Herodotus also noted that the diets of the priestly class were different from those of ordinary Egyptians in both quantity and in type. He noted that every day, the priests had sacred bread baked for them and they have each great quantity of flesh of oxen and geese. The priests also drank wine of grapes, but were not permitted to eat fish. Moreover, he notes that beans were not consumed and that the priests would not even endure even to look upon them, thinking this to be an unclean kind of pulse. So it’s possible that beans had fallen out of favor amongst the priests by the 5th Century BCE.
So, what did Cleopatra eat?
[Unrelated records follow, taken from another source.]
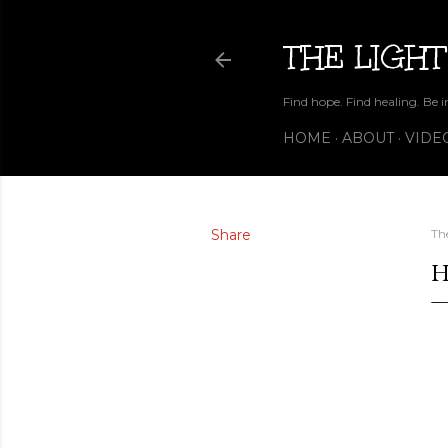
THE LIGHT
Find hope. Find healing. Be i
HOME
ABOUT
VIDE
Share
Th
H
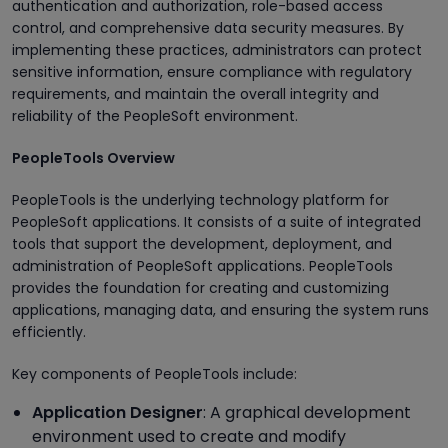
authentication and authorization, role-based access
control, and comprehensive data security measures. By
implementing these practices, administrators can protect
sensitive information, ensure compliance with regulatory
requirements, and maintain the overall integrity and
reliability of the PeopleSoft environment.
PeopleTools Overview
PeopleTools is the underlying technology platform for
PeopleSoft applications. It consists of a suite of integrated
tools that support the development, deployment, and
administration of PeopleSoft applications. PeopleTools
provides the foundation for creating and customizing
applications, managing data, and ensuring the system runs
efficiently.
Key components of PeopleTools include:
Application Designer
: A graphical development
environment used to create and modify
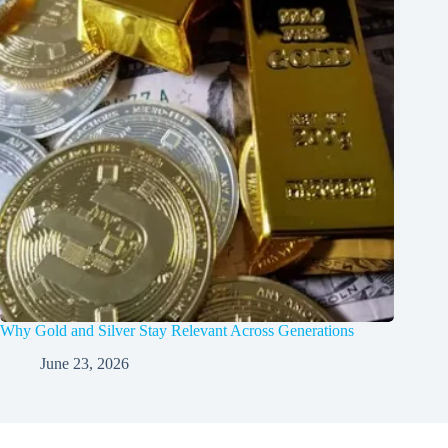
Why Gold and Silver Stay Relevant Across Generations
June 23, 2026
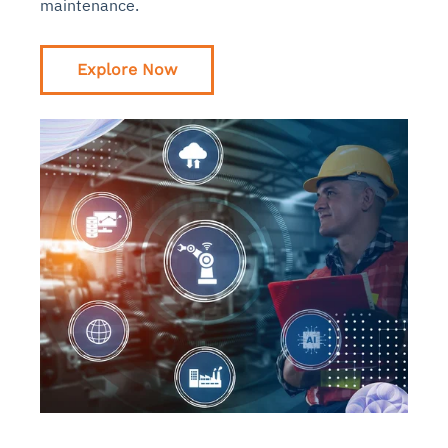
maintenance.
Explore Now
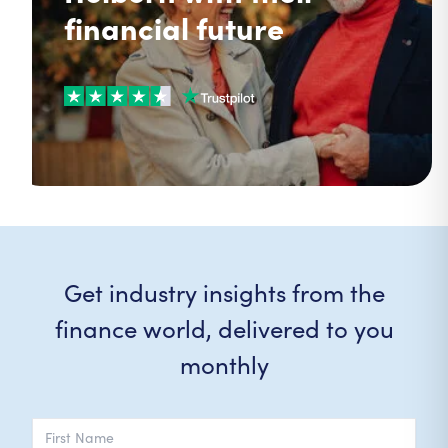
financial future
Get industry insights from the
finance world, delivered to you
monthly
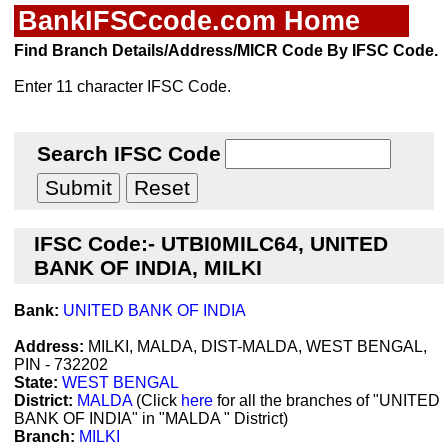
BankIFSCcode.com Home
Find Branch Details/Address/MICR Code By IFSC Code.
Enter 11 character IFSC Code.
Search IFSC Code
IFSC Code:- UTBI0MILC64, UNITED
BANK OF INDIA, MILKI
Bank:
UNITED BANK OF INDIA
Address:
MILKI, MALDA, DIST-MALDA, WEST BENGAL,
PIN - 732202
State:
WEST BENGAL
District:
MALDA
(Click
here
for all the branches of "UNITED
BANK OF INDIA" in "MALDA " District)
Branch:
MILKI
This far into the essay, I have to admit that I’m not sure. I can say that there is good evidence to suggest that she had a world of food and flavorings available to her and that a queen of one of the world’s wealthiest countries she exploited all of the opportunities that she had to try and taste foods from far flung shores. She also traveled – to Rome and Tarsus and many other places in between and would have had dishes that she became fond of on the road reconstructed for her at home.
There is some good scholarship out there to show us what the domestic production and consumption of food was like in ancient Egypt, but popularly available evidence is sparse in regards to the foods imported and how the trade routes and traders that got the good to Egypt’s already bountiful shores. There is scholarly work crying to be done on this subject that I hope some able soul undertakes someday. Ancient Egypt was powerful, rich and connected and yet there is little evidence of it even in the better popular references consulted. In Wilson’s book we are told that pomegranates are introduced in the 18th to 16th Centuries BCE and soon became cultivated, but there is no mention of where they come from (Western Asia) or how they were acquired. Romer, in Ancient Lives, does mention that although olive trees grew in Thebes, olive oil was also imported from Syria and Crete. Wilson also notes that wealthy citizens also imported certain types of beer from Syrian and Nubia.
We also need modern archaeological methods and tools to be brought to bear on the production, importation and consumption of food in ancient Egypt. As we saw at the Cleopatra exhibit, the Egyptian Supreme Council of Antiquities under the leadership of Zahi Hawass is questioning a lot of accepted knowledge about Cleopatra. The ongoing work of Franck Goddio is evidence of that as are the findings at Taposiris a city about 50 Km south and west of Alexandria. There, Hawass has uncovered many coins and artifacts from Cleopatra’s time, leading him to question whether she really committed suicide as history and Hollywood has shown us – or whether she escaped and fled to a nearby city. Whether a tantalizing possible discovery or showmanship to raise funds for further science – he is questioning the conclusions of earlier scholars and I wish him the best in his efforts for his bravery. God willing, he will continue to stand long-held conclusions on their heads. (Words by Laura Kelley. Photos of Cleopatra Bust from the Antiquities Museum in Berlin; other photos from the British Museum.)
*(I could find no reference of such an ostraca in either the Aberdeen, Ashmolean or British Museum collections. I will, however, continue looking and if I find a reference for the recipe, I will add to this post or post it anew.)